■ Task to complete ■
Print the entire listing. Each line must match the original exactly.

Record excerpts Block Start

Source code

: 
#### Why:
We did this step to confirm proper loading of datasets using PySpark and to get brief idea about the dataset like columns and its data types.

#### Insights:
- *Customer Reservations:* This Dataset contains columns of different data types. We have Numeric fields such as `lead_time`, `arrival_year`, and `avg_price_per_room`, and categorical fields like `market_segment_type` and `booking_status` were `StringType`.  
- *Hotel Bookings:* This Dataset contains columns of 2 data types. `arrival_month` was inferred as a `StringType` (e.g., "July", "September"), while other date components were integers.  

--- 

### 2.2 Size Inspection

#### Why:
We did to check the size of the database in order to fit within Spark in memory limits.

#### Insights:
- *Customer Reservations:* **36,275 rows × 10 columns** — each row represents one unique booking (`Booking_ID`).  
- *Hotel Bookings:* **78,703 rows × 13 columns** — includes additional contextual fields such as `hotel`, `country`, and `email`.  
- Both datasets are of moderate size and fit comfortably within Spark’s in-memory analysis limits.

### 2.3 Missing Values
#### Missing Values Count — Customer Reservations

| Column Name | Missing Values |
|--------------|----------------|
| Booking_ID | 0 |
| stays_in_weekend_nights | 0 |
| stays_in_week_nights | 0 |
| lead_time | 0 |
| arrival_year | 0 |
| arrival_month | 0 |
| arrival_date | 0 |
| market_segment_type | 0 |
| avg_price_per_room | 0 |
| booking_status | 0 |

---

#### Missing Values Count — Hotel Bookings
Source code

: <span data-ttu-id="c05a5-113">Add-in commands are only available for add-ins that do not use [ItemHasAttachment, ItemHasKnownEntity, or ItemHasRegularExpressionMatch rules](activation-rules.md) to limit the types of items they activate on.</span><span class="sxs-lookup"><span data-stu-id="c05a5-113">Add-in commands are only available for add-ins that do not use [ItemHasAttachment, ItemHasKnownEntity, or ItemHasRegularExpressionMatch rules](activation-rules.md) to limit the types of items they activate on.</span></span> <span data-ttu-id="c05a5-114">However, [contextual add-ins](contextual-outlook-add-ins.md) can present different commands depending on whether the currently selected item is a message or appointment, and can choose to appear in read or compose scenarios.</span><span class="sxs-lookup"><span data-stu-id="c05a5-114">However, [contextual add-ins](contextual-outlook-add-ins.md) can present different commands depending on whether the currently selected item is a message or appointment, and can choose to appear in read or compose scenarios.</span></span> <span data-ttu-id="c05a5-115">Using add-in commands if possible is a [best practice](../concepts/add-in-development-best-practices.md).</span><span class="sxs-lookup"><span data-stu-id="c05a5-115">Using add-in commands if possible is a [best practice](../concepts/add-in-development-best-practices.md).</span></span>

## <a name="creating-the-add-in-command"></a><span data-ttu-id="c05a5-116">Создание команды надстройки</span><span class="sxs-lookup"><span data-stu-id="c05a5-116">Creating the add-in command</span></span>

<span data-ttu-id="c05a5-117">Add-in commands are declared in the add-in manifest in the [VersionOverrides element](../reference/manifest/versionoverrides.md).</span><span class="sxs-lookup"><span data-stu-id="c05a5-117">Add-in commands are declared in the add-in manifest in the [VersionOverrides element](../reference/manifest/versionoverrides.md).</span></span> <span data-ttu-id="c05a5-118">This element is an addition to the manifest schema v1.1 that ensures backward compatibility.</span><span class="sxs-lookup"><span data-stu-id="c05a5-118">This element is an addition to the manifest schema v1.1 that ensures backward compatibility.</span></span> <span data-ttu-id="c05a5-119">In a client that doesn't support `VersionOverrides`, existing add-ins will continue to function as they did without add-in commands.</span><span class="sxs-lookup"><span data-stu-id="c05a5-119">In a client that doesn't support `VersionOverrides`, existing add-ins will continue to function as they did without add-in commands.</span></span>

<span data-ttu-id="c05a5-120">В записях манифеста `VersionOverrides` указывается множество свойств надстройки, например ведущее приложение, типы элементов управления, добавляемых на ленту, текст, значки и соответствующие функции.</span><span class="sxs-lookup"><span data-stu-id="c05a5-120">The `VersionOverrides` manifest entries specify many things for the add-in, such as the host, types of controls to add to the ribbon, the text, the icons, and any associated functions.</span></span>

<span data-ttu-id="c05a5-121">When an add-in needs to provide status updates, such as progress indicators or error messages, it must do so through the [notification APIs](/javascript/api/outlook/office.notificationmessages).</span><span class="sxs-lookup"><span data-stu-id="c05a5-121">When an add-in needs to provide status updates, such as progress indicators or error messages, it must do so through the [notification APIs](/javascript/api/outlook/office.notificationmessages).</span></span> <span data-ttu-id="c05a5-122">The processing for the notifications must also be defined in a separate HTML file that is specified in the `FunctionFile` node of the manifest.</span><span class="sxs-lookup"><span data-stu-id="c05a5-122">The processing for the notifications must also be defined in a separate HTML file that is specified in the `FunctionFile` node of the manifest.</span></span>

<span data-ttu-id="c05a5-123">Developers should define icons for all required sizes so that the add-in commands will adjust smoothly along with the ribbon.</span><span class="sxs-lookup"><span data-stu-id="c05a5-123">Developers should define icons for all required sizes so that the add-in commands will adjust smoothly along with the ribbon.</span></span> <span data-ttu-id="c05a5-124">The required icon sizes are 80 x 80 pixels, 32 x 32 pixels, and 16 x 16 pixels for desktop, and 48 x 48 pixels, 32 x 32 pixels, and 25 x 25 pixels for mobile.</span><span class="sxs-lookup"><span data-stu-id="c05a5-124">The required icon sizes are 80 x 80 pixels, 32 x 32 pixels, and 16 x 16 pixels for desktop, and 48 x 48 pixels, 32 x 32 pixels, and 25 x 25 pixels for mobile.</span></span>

Record excerpts Block End

■ Solution to this problem ■
Source code

: 
#### Why:
We did this step to confirm proper loading of datasets using PySpark and to get brief idea about the dataset like columns and its data types.

#### Insights:
- *Customer Reservations:* This Dataset contains columns of different data types. We have Numeric fields such as `lead_time`, `arrival_year`, and `avg_price_per_room`, and categorical fields like `market_segment_type` and `booking_status` were `StringType`.  
- *Hotel Bookings:* This Dataset contains columns of 2 data types. `arrival_month` was inferred as a `StringType` (e.g., "July", "September"), while other date components were integers.  

--- 

### 2.2 Size Inspection

#### Why:
We did to check the size of the database in order to fit within Spark in memory limits.

#### Insights:
- *Customer Reservations:* **36,275 rows × 10 columns** — each row represents one unique booking (`Booking_ID`).  
- *Hotel Bookings:* **78,703 rows × 13 columns** — includes additional contextual fields such as `hotel`, `country`, and `email`.  
- Both datasets are of moderate size and fit comfortably within Spark’s in-memory analysis limits.

### 2.3 Missing Values
#### Missing Values Count — Customer Reservations

| Column Name | Missing Values |
|--------------|----------------|
| Booking_ID | 0 |
| stays_in_weekend_nights | 0 |
| stays_in_week_nights | 0 |
| lead_time | 0 |
| arrival_year | 0 |
| arrival_month | 0 |
| arrival_date | 0 |
| market_segment_type | 0 |
| avg_price_per_room | 0 |
| booking_status | 0 |

---

#### Missing Values Count — Hotel Bookings
Source code

: <span data-ttu-id="c05a5-113">Add-in commands are only available for add-ins that do not use [ItemHasAttachment, ItemHasKnownEntity, or ItemHasRegularExpressionMatch rules](activation-rules.md) to limit the types of items they activate on.</span><span class="sxs-lookup"><span data-stu-id="c05a5-113">Add-in commands are only available for add-ins that do not use [ItemHasAttachment, ItemHasKnownEntity, or ItemHasRegularExpressionMatch rules](activation-rules.md) to limit the types of items they activate on.</span></span> <span data-ttu-id="c05a5-114">However, [contextual add-ins](contextual-outlook-add-ins.md) can present different commands depending on whether the currently selected item is a message or appointment, and can choose to appear in read or compose scenarios.</span><span class="sxs-lookup"><span data-stu-id="c05a5-114">However, [contextual add-ins](contextual-outlook-add-ins.md) can present different commands depending on whether the currently selected item is a message or appointment, and can choose to appear in read or compose scenarios.</span></span> <span data-ttu-id="c05a5-115">Using add-in commands if possible is a [best practice](../concepts/add-in-development-best-practices.md).</span><span class="sxs-lookup"><span data-stu-id="c05a5-115">Using add-in commands if possible is a [best practice](../concepts/add-in-development-best-practices.md).</span></span>

## <a name="creating-the-add-in-command"></a><span data-ttu-id="c05a5-116">Создание команды надстройки</span><span class="sxs-lookup"><span data-stu-id="c05a5-116">Creating the add-in command</span></span>

<span data-ttu-id="c05a5-117">Add-in commands are declared in the add-in manifest in the [VersionOverrides element](../reference/manifest/versionoverrides.md).</span><span class="sxs-lookup"><span data-stu-id="c05a5-117">Add-in commands are declared in the add-in manifest in the [VersionOverrides element](../reference/manifest/versionoverrides.md).</span></span> <span data-ttu-id="c05a5-118">This element is an addition to the manifest schema v1.1 that ensures backward compatibility.</span><span class="sxs-lookup"><span data-stu-id="c05a5-118">This element is an addition to the manifest schema v1.1 that ensures backward compatibility.</span></span> <span data-ttu-id="c05a5-119">In a client that doesn't support `VersionOverrides`, existing add-ins will continue to function as they did without add-in commands.</span><span class="sxs-lookup"><span data-stu-id="c05a5-119">In a client that doesn't support `VersionOverrides`, existing add-ins will continue to function as they did without add-in commands.</span></span>

<span data-ttu-id="c05a5-120">В записях манифеста `VersionOverrides` указывается множество свойств надстройки, например ведущее приложение, типы элементов управления, добавляемых на ленту, текст, значки и соответствующие функции.</span><span class="sxs-lookup"><span data-stu-id="c05a5-120">The `VersionOverrides` manifest entries specify many things for the add-in, such as the host, types of controls to add to the ribbon, the text, the icons, and any associated functions.</span></span>

<span data-ttu-id="c05a5-121">When an add-in needs to provide status updates, such as progress indicators or error messages, it must do so through the [notification APIs](/javascript/api/outlook/office.notificationmessages).</span><span class="sxs-lookup"><span data-stu-id="c05a5-121">When an add-in needs to provide status updates, such as progress indicators or error messages, it must do so through the [notification APIs](/javascript/api/outlook/office.notificationmessages).</span></span> <span data-ttu-id="c05a5-122">The processing for the notifications must also be defined in a separate HTML file that is specified in the `FunctionFile` node of the manifest.</span><span class="sxs-lookup"><span data-stu-id="c05a5-122">The processing for the notifications must also be defined in a separate HTML file that is specified in the `FunctionFile` node of the manifest.</span></span>

<span data-ttu-id="c05a5-123">Developers should define icons for all required sizes so that the add-in commands will adjust smoothly along with the ribbon.</span><span class="sxs-lookup"><span data-stu-id="c05a5-123">Developers should define icons for all required sizes so that the add-in commands will adjust smoothly along with the ribbon.</span></span> <span data-ttu-id="c05a5-124">The required icon sizes are 80 x 80 pixels, 32 x 32 pixels, and 16 x 16 pixels for desktop, and 48 x 48 pixels, 32 x 32 pixels, and 25 x 25 pixels for mobile.</span><span class="sxs-lookup"><span data-stu-id="c05a5-124">The required icon sizes are 80 x 80 pixels, 32 x 32 pixels, and 16 x 16 pixels for desktop, and 48 x 48 pixels, 32 x 32 pixels, and 25 x 25 pixels for mobile.</span></span>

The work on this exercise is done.